Located in Dak Doa District, the secondary school has about 324 students, including 40 students of the Bana ethnic minority who live in the three villages on the other side of the Ba River.
Tran Thi Hong, the ferry driver, said many students begged her to get them across the river because they did not want to miss their classes.
"It's dangerous," she said. "I don't want to carry them, but we have no choice."
Teachers at the Kpa Klong Secondary School have pooled money from their salaries so the students can stay in the school during the week and go home on the weekend.
That way, they only have to cross the river twice a week instead of twice a day.
Local authorities say that there has so far been no report of students drowning when crossing the Ba River to school.
Dinh Thi Chich, another seventh-grader at Kpa Klong Secondary School, said she used to swim across the river every day to get to school.
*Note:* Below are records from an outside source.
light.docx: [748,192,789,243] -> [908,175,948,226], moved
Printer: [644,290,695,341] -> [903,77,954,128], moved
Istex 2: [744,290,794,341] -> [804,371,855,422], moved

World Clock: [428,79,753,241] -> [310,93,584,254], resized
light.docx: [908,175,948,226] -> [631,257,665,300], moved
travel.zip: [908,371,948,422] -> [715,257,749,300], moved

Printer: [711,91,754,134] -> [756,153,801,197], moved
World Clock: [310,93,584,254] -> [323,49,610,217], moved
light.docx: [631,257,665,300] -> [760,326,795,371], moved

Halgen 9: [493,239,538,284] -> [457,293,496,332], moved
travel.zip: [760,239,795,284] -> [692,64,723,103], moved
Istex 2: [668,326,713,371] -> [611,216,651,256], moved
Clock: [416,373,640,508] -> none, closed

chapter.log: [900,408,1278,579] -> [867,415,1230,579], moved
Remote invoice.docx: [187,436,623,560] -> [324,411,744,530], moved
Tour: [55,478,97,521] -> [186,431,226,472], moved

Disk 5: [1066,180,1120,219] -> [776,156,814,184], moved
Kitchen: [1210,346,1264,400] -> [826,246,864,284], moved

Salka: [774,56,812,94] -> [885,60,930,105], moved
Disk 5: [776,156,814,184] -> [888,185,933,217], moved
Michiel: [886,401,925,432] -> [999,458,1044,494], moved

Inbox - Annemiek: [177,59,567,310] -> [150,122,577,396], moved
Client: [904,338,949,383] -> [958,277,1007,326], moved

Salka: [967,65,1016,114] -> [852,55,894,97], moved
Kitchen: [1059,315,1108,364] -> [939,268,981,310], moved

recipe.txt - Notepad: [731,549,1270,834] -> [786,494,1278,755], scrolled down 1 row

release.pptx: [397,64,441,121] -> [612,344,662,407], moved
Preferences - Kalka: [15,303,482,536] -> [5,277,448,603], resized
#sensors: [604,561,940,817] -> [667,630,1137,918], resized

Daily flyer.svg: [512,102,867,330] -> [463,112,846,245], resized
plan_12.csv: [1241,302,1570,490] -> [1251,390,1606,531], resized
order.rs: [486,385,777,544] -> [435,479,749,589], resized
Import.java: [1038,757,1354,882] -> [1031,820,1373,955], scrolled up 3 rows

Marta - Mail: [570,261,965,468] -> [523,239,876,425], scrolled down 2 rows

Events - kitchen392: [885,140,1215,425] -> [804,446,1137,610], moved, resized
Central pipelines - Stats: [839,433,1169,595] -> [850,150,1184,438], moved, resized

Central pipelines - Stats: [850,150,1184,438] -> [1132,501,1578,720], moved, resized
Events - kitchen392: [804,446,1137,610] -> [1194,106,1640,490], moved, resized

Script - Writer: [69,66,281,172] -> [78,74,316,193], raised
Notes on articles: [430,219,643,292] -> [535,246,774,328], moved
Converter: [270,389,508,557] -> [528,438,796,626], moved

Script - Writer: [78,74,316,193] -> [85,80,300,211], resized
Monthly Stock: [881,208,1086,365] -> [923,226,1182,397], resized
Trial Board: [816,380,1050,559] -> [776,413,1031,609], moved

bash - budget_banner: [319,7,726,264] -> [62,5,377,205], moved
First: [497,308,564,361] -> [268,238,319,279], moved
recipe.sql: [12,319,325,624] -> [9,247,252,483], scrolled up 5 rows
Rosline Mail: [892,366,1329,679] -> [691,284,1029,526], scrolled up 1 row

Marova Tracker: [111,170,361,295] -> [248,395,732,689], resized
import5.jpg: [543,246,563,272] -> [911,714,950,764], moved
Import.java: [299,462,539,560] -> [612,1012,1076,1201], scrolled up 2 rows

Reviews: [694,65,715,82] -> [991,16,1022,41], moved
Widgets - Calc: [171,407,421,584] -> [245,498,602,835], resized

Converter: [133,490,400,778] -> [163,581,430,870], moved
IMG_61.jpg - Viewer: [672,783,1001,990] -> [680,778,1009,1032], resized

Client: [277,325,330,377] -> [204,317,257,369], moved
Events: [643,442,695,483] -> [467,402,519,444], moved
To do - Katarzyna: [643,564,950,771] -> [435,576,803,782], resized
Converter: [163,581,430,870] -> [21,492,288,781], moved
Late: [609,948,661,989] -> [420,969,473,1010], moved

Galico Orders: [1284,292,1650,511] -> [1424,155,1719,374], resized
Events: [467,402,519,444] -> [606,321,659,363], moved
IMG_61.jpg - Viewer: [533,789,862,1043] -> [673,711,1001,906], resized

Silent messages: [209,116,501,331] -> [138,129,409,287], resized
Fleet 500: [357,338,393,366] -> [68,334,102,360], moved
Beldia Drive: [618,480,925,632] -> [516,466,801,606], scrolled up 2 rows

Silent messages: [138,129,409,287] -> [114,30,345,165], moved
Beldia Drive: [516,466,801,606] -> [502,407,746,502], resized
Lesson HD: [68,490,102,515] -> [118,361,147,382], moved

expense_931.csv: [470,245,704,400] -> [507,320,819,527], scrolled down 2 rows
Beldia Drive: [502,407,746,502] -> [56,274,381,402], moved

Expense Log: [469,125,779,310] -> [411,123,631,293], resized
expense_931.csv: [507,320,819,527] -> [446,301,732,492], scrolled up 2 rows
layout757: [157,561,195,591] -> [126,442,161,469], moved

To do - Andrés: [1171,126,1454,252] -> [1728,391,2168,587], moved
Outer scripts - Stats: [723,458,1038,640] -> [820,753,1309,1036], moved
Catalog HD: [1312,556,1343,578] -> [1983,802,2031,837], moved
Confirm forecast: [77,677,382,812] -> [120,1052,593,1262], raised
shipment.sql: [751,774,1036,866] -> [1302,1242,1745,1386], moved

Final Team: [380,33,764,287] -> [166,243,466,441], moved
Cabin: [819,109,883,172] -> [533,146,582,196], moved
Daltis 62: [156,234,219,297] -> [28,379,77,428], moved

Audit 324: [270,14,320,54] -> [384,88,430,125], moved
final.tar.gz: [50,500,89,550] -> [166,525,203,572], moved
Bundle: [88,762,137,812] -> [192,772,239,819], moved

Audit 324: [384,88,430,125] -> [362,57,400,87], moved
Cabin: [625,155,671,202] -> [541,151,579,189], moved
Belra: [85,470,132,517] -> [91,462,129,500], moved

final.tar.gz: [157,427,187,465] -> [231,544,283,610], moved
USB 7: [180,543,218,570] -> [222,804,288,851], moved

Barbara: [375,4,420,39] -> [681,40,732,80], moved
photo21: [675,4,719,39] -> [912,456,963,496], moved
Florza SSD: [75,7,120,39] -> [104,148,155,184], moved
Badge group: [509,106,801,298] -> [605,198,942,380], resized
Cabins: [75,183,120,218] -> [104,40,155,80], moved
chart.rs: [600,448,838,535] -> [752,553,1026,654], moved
"Now I can stay at school during the week. When we don't have class, we often run errands to help the teachers," she said.
Nguyen Duc Luc, the principal, said setting up boarding classes has been difficult as the Government only provides about VND70,000 a month per student – just enough for the children to buy notebooks and other school supplies.
"Sometimes we have to borrow money to buy rice from local residents, businesses and commune authorities so that the students can have enough to eat," he said.
Tran Bieu, chief administrator of the Kong Chro District People's Committee, said local authorities were aware of the problem and had instructed people's committees at all levels to encourage the students not to skip school.
The district is working with the provincial Department of Transport and Gia Lai People's Committee to consider building dining rooms and offering boarding classes for the students.
According to Bieu, the district was also working with provincial authorities on plans to construct a bridge.
For now, students such as Noc continue to dream about the bridge.
"We don't want to be this scared before going to school every day," she said.